§ INSTRUCTIONS FOR THE TASK:
An exact copy of the entries is required, excluding any pictures.

───── SOURCE DATA ─────

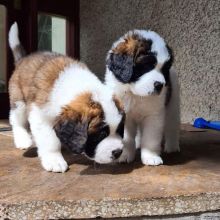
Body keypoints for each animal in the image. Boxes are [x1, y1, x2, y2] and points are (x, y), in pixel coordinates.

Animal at [9, 22, 125, 174]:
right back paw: (23, 139)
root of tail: (23, 60)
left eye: (119, 129)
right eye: (100, 134)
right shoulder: (40, 115)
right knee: (16, 119)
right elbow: (49, 140)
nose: (118, 152)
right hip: (19, 99)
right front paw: (54, 160)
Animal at [105, 30, 180, 166]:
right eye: (146, 65)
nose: (160, 85)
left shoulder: (154, 115)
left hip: (173, 104)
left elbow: (151, 137)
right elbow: (126, 137)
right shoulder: (124, 115)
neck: (136, 94)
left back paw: (172, 146)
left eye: (164, 69)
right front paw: (125, 155)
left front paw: (150, 156)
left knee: (172, 125)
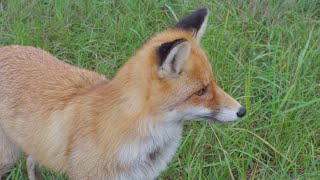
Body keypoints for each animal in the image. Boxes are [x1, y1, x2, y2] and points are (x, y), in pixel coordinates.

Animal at [0, 8, 245, 179]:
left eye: (213, 83)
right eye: (201, 91)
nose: (242, 111)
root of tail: (6, 48)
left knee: (31, 162)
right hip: (7, 157)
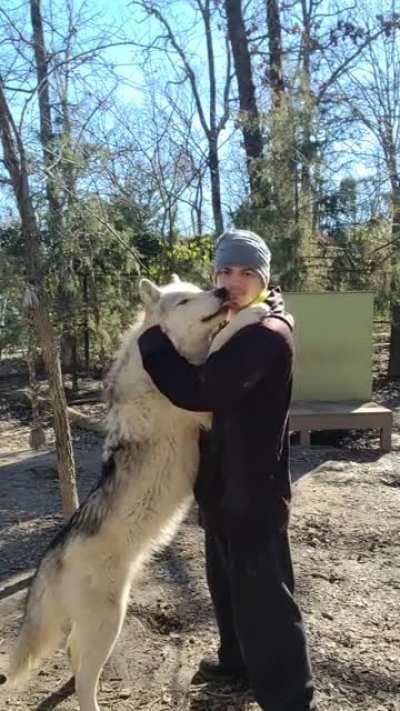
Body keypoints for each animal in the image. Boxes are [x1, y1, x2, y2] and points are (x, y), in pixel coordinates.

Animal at [4, 275, 269, 711]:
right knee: (84, 678)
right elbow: (223, 340)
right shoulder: (200, 394)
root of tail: (52, 554)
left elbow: (220, 338)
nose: (222, 292)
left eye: (201, 288)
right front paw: (259, 311)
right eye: (185, 300)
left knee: (73, 651)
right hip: (110, 621)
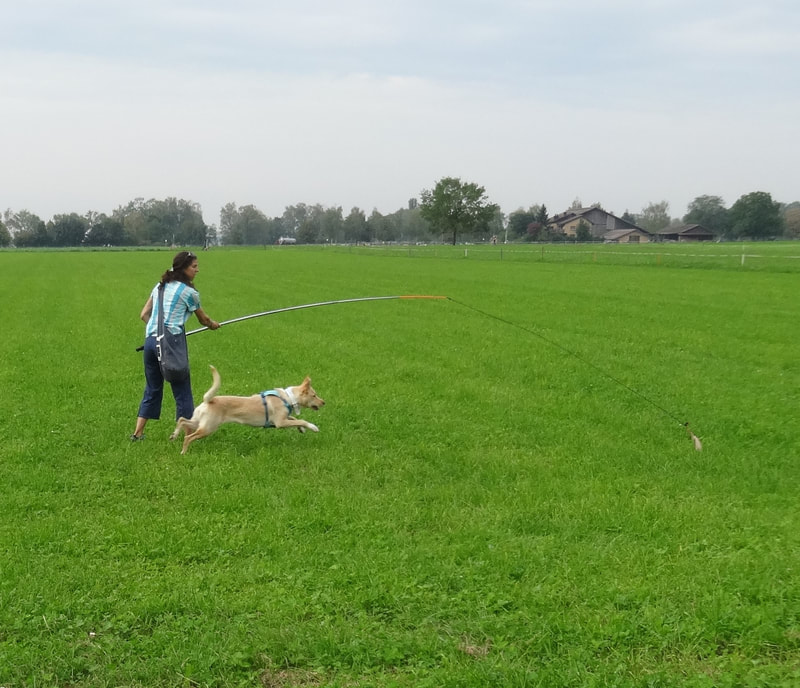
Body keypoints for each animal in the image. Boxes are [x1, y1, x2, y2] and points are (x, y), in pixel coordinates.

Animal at [170, 362, 324, 454]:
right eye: (314, 395)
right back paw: (183, 452)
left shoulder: (281, 419)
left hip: (200, 422)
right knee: (188, 437)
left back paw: (174, 435)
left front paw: (301, 429)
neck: (287, 397)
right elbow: (300, 419)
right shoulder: (280, 422)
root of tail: (209, 400)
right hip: (208, 428)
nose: (324, 402)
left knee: (182, 420)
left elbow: (293, 418)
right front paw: (312, 427)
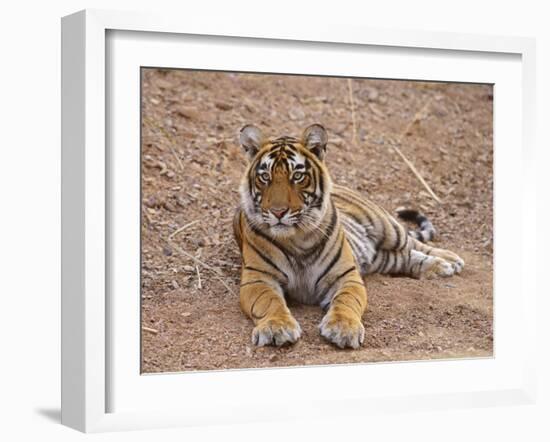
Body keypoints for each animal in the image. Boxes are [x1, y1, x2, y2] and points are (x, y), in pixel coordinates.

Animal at [233, 123, 466, 348]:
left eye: (297, 176)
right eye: (265, 177)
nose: (278, 212)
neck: (296, 237)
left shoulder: (346, 275)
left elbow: (346, 301)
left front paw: (343, 329)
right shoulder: (258, 278)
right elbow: (268, 301)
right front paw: (276, 328)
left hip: (387, 228)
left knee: (413, 243)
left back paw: (450, 260)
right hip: (382, 259)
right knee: (406, 256)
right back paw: (439, 266)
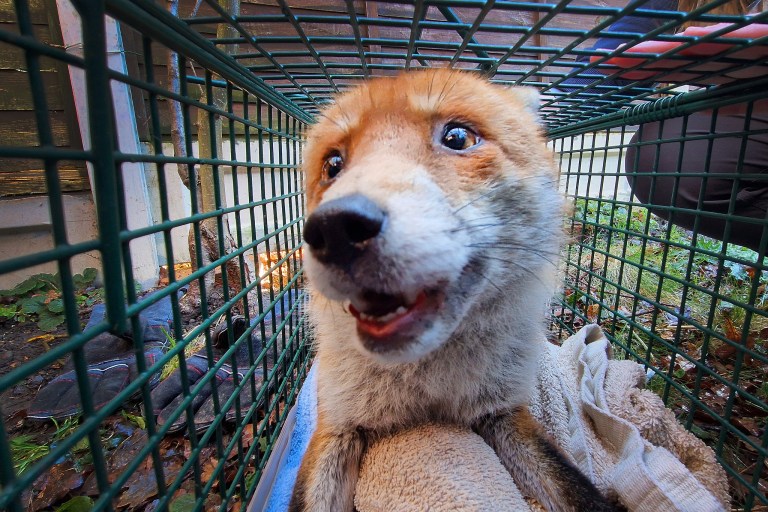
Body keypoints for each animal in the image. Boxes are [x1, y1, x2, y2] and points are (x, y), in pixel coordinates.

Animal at [290, 69, 621, 512]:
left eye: (458, 138)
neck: (429, 391)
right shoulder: (338, 422)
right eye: (333, 164)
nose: (336, 228)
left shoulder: (503, 411)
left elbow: (581, 493)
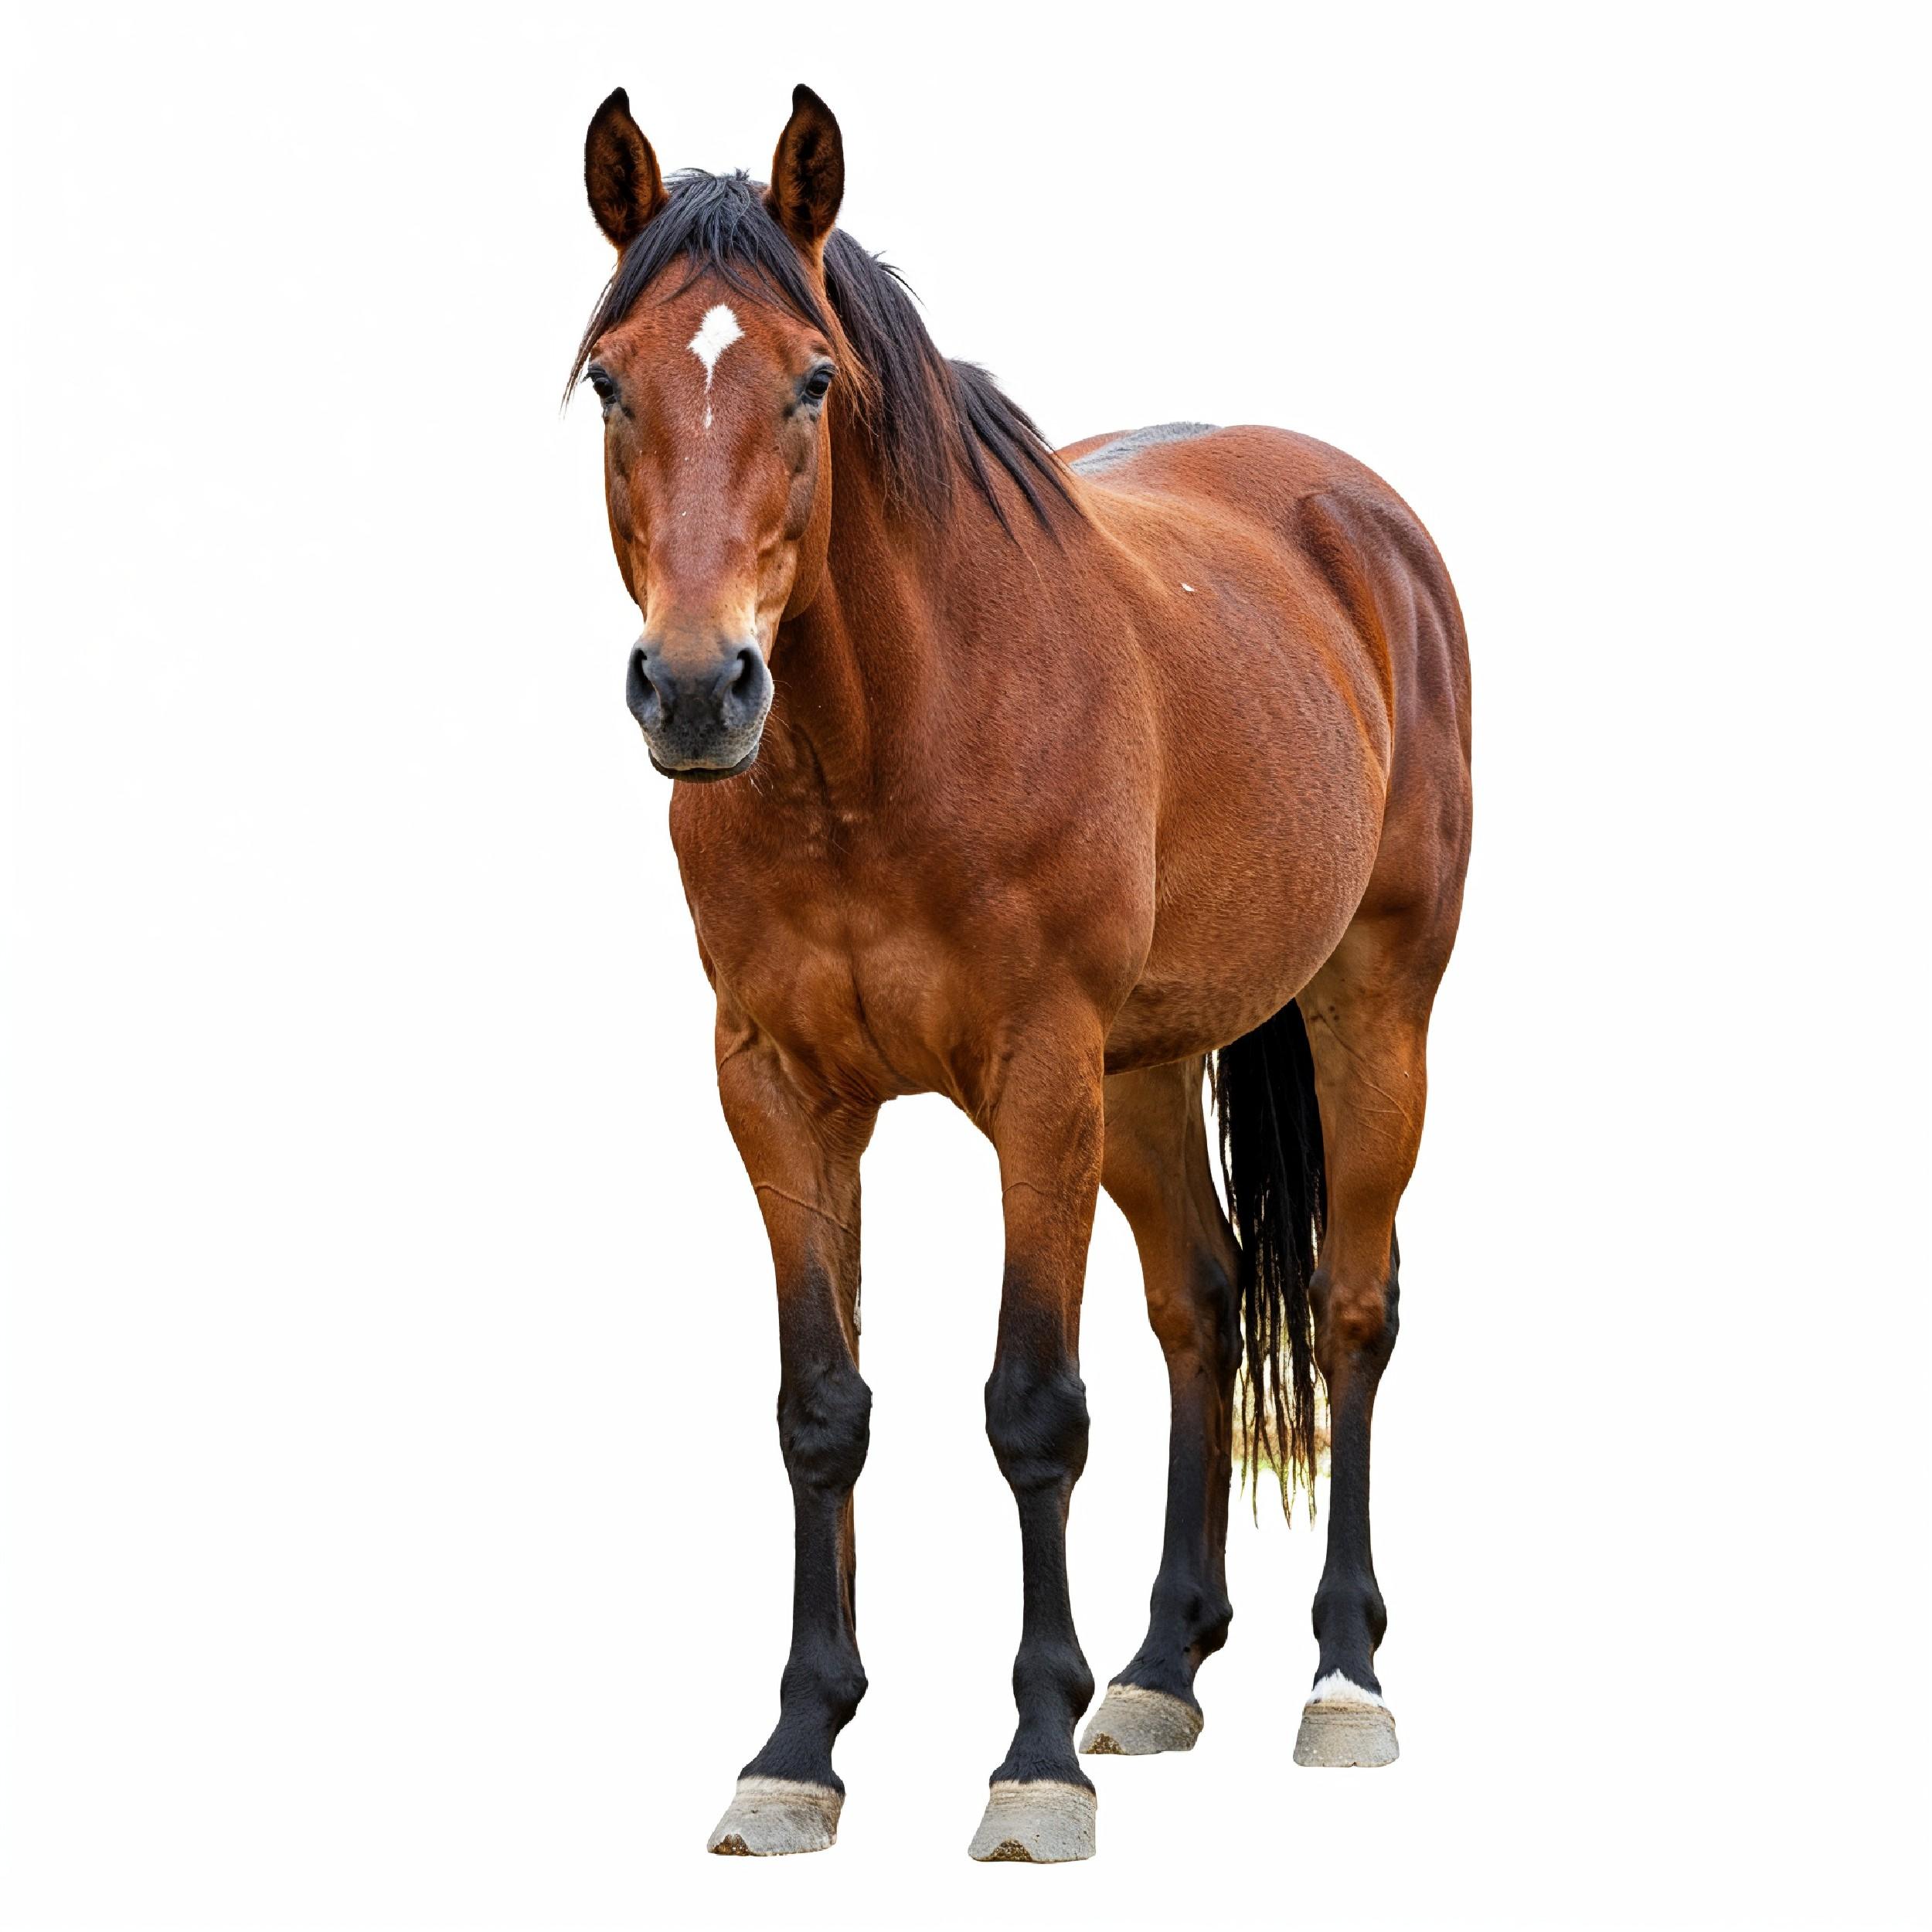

─────

§ RESPONSE TO THIS TASK:
Body keypoints for each animal in the image. Boxes are [x1, y1, x2, y2] and points are (x, y), in pixel coordinates.

Animal at [9, 22, 125, 174]:
right back paw: (23, 139)
root of tail: (23, 60)
left eye: (119, 129)
right eye: (100, 134)
right shoulder: (40, 115)
right knee: (16, 119)
right elbow: (49, 140)
nose: (118, 152)
right hip: (19, 99)
right front paw: (54, 160)
Animal at [105, 30, 180, 166]:
right eye: (146, 65)
nose: (160, 85)
left shoulder: (154, 115)
left hip: (173, 104)
left elbow: (151, 137)
right elbow: (126, 137)
right shoulder: (124, 115)
neck: (136, 94)
left back paw: (172, 146)
left eye: (164, 69)
right front paw: (125, 155)
left front paw: (150, 156)
left knee: (172, 125)
Body keypoints for each animal in the image. Boxes are [x1, y1, x2, y2] and points are (x, y), in pixel coordinates.

Animal at [0, 8, 245, 179]:
left eye: (213, 83)
right eye: (201, 91)
nose: (242, 111)
root of tail: (6, 48)
left knee: (31, 162)
right hip: (7, 157)
Body keypoints for each animal in the image. Boxes are [x1, y1, x2, y2] and points are (x, y), in pixel coordinates.

Animal at [4, 275, 269, 711]:
right knee: (84, 678)
right elbow: (223, 340)
right shoulder: (200, 394)
root of tail: (52, 554)
left elbow: (220, 338)
nose: (222, 292)
left eye: (201, 288)
right front paw: (259, 311)
right eye: (185, 300)
left knee: (73, 651)
right hip: (110, 621)
Body keypoints for each animal in the image. Boxes are [x1, y1, x2, y2] and points are (x, y), in pixel coordinates.

Animal at [170, 362, 324, 454]:
right eye: (314, 395)
right back paw: (183, 452)
left shoulder: (281, 419)
left hip: (200, 422)
right knee: (188, 437)
left back paw: (174, 435)
left front paw: (301, 429)
neck: (287, 397)
right elbow: (300, 419)
right shoulder: (280, 422)
root of tail: (209, 400)
right hip: (208, 428)
nose: (324, 402)
left knee: (182, 420)
left elbow: (293, 418)
right front paw: (312, 427)
Body keypoints for each animal in the image. Boxes are [x1, y1, x2, y2] and points are (x, y), in pixel coordinates.

Animal at [233, 123, 466, 348]:
left eye: (297, 176)
right eye: (265, 177)
nose: (278, 212)
neck: (296, 237)
left shoulder: (346, 275)
left elbow: (346, 301)
left front paw: (343, 329)
right shoulder: (258, 278)
right elbow: (268, 301)
right front paw: (276, 328)
left hip: (387, 228)
left knee: (413, 243)
left back paw: (450, 260)
right hip: (382, 259)
right knee: (406, 256)
right back paw: (439, 266)
Body keypoints for each animal in the image. Boxes are [x1, y1, x2, y2] and points are (x, y), in pixel coordinates.

Animal at [290, 69, 621, 512]:
left eye: (458, 138)
neck: (429, 391)
right shoulder: (338, 422)
right eye: (333, 164)
nose: (336, 228)
left shoulder: (503, 411)
left elbow: (581, 493)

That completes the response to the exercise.